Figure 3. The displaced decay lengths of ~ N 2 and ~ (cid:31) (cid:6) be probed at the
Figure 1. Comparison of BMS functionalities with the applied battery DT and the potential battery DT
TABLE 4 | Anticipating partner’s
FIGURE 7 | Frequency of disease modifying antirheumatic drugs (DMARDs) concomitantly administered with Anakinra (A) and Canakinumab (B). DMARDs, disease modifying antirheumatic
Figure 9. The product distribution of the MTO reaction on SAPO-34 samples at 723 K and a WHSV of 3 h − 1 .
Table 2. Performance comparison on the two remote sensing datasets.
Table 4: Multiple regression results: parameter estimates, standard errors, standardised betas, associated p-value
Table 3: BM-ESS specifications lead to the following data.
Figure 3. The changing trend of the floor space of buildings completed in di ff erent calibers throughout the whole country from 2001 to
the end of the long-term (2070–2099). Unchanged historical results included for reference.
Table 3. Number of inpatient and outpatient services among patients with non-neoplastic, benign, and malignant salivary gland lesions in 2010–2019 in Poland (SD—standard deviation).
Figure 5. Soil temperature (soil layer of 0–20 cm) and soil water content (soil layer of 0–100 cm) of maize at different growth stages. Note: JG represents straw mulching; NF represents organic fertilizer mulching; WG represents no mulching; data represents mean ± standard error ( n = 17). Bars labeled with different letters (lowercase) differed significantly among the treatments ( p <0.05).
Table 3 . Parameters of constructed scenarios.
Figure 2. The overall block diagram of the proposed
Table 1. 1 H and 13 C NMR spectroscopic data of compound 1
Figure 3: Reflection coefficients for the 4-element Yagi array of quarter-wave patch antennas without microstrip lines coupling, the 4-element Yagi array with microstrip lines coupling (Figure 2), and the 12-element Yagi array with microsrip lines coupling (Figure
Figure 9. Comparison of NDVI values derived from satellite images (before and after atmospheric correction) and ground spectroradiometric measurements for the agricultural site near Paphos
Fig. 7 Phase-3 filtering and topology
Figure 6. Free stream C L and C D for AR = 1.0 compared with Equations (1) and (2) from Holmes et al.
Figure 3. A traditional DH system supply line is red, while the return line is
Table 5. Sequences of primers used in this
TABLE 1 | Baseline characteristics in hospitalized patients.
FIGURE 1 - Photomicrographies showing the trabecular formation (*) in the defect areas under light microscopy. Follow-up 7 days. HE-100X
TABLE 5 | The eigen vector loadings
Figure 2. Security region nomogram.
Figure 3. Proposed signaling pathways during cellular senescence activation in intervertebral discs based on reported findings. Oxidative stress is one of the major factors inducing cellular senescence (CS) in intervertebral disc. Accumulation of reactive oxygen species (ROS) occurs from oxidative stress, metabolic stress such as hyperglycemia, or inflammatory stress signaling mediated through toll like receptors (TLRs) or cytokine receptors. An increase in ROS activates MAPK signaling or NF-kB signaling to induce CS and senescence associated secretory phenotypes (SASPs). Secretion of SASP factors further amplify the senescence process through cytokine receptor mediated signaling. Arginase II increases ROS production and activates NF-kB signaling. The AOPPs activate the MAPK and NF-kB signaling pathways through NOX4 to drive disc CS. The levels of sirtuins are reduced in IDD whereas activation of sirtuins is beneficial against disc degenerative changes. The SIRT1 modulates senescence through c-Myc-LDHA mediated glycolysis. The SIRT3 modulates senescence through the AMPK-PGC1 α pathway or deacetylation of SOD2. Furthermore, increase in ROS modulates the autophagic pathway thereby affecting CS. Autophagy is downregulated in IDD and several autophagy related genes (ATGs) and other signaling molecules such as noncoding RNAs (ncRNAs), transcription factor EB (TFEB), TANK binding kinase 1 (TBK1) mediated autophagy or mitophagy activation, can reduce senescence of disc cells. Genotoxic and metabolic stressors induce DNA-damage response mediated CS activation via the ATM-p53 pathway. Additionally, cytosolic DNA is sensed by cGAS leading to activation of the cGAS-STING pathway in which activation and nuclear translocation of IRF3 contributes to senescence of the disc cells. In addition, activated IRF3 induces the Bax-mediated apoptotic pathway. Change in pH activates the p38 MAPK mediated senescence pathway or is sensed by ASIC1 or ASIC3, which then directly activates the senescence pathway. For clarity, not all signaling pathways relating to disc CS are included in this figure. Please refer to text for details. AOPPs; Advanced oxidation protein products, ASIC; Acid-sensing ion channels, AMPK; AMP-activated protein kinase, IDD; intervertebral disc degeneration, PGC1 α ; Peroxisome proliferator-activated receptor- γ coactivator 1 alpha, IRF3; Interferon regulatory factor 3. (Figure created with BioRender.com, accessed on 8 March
....
--- WHAT TO WORK ON ---
Your task is to retype the data exactly, with no line missing.

--- YOUR SOLUTION ---
Figure 3. The displaced decay lengths of ~ N 2 and ~ (cid:31) (cid:6) be probed at the
Figure 1. Comparison of BMS functionalities with the applied battery DT and the potential battery DT
TABLE 4 | Anticipating partner’s
FIGURE 7 | Frequency of disease modifying antirheumatic drugs (DMARDs) concomitantly administered with Anakinra (A) and Canakinumab (B). DMARDs, disease modifying antirheumatic
Figure 9. The product distribution of the MTO reaction on SAPO-34 samples at 723 K and a WHSV of 3 h − 1 .
Table 2. Performance comparison on the two remote sensing datasets.
Table 4: Multiple regression results: parameter estimates, standard errors, standardised betas, associated p-value
Table 3: BM-ESS specifications lead to the following data.
Figure 3. The changing trend of the floor space of buildings completed in di ff erent calibers throughout the whole country from 2001 to
the end of the long-term (2070–2099). Unchanged historical results included for reference.
Table 3. Number of inpatient and outpatient services among patients with non-neoplastic, benign, and malignant salivary gland lesions in 2010–2019 in Poland (SD—standard deviation).
Figure 5. Soil temperature (soil layer of 0–20 cm) and soil water content (soil layer of 0–100 cm) of maize at different growth stages. Note: JG represents straw mulching; NF represents organic fertilizer mulching; WG represents no mulching; data represents mean ± standard error ( n = 17). Bars labeled with different letters (lowercase) differed significantly among the treatments ( p <0.05).
Table 3 . Parameters of constructed scenarios.
Figure 2. The overall block diagram of the proposed
Table 1. 1 H and 13 C NMR spectroscopic data of compound 1
Figure 3: Reflection coefficients for the 4-element Yagi array of quarter-wave patch antennas without microstrip lines coupling, the 4-element Yagi array with microstrip lines coupling (Figure 2), and the 12-element Yagi array with microsrip lines coupling (Figure
Figure 9. Comparison of NDVI values derived from satellite images (before and after atmospheric correction) and ground spectroradiometric measurements for the agricultural site near Paphos
Fig. 7 Phase-3 filtering and topology
Figure 6. Free stream C L and C D for AR = 1.0 compared with Equations (1) and (2) from Holmes et al.
Figure 3. A traditional DH system supply line is red, while the return line is
Table 5. Sequences of primers used in this
TABLE 1 | Baseline characteristics in hospitalized patients.
FIGURE 1 - Photomicrographies showing the trabecular formation (*) in the defect areas under light microscopy. Follow-up 7 days. HE-100X
TABLE 5 | The eigen vector loadings
Figure 2. Security region nomogram.
Figure 3. Proposed signaling pathways during cellular senescence activation in intervertebral discs based on reported findings. Oxidative stress is one of the major factors inducing cellular senescence (CS) in intervertebral disc. Accumulation of reactive oxygen species (ROS) occurs from oxidative stress, metabolic stress such as hyperglycemia, or inflammatory stress signaling mediated through toll like receptors (TLRs) or cytokine receptors. An increase in ROS activates MAPK signaling or NF-kB signaling to induce CS and senescence associated secretory phenotypes (SASPs). Secretion of SASP factors further amplify the senescence process through cytokine receptor mediated signaling. Arginase II increases ROS production and activates NF-kB signaling. The AOPPs activate the MAPK and NF-kB signaling pathways through NOX4 to drive disc CS. The levels of sirtuins are reduced in IDD whereas activation of sirtuins is beneficial against disc degenerative changes. The SIRT1 modulates senescence through c-Myc-LDHA mediated glycolysis. The SIRT3 modulates senescence through the AMPK-PGC1 α pathway or deacetylation of SOD2. Furthermore, increase in ROS modulates the autophagic pathway thereby affecting CS. Autophagy is downregulated in IDD and several autophagy related genes (ATGs) and other signaling molecules such as noncoding RNAs (ncRNAs), transcription factor EB (TFEB), TANK binding kinase 1 (TBK1) mediated autophagy or mitophagy activation, can reduce senescence of disc cells. Genotoxic and metabolic stressors induce DNA-damage response mediated CS activation via the ATM-p53 pathway. Additionally, cytosolic DNA is sensed by cGAS leading to activation of the cGAS-STING pathway in which activation and nuclear translocation of IRF3 contributes to senescence of the disc cells. In addition, activated IRF3 induces the Bax-mediated apoptotic pathway. Change in pH activates the p38 MAPK mediated senescence pathway or is sensed by ASIC1 or ASIC3, which then directly activates the senescence pathway. For clarity, not all signaling pathways relating to disc CS are included in this figure. Please refer to text for details. AOPPs; Advanced oxidation protein products, ASIC; Acid-sensing ion channels, AMPK; AMP-activated protein kinase, IDD; intervertebral disc degeneration, PGC1 α ; Peroxisome proliferator-activated receptor- γ coactivator 1 alpha, IRF3; Interferon regulatory factor 3. (Figure created with BioRender.com, accessed on 8 March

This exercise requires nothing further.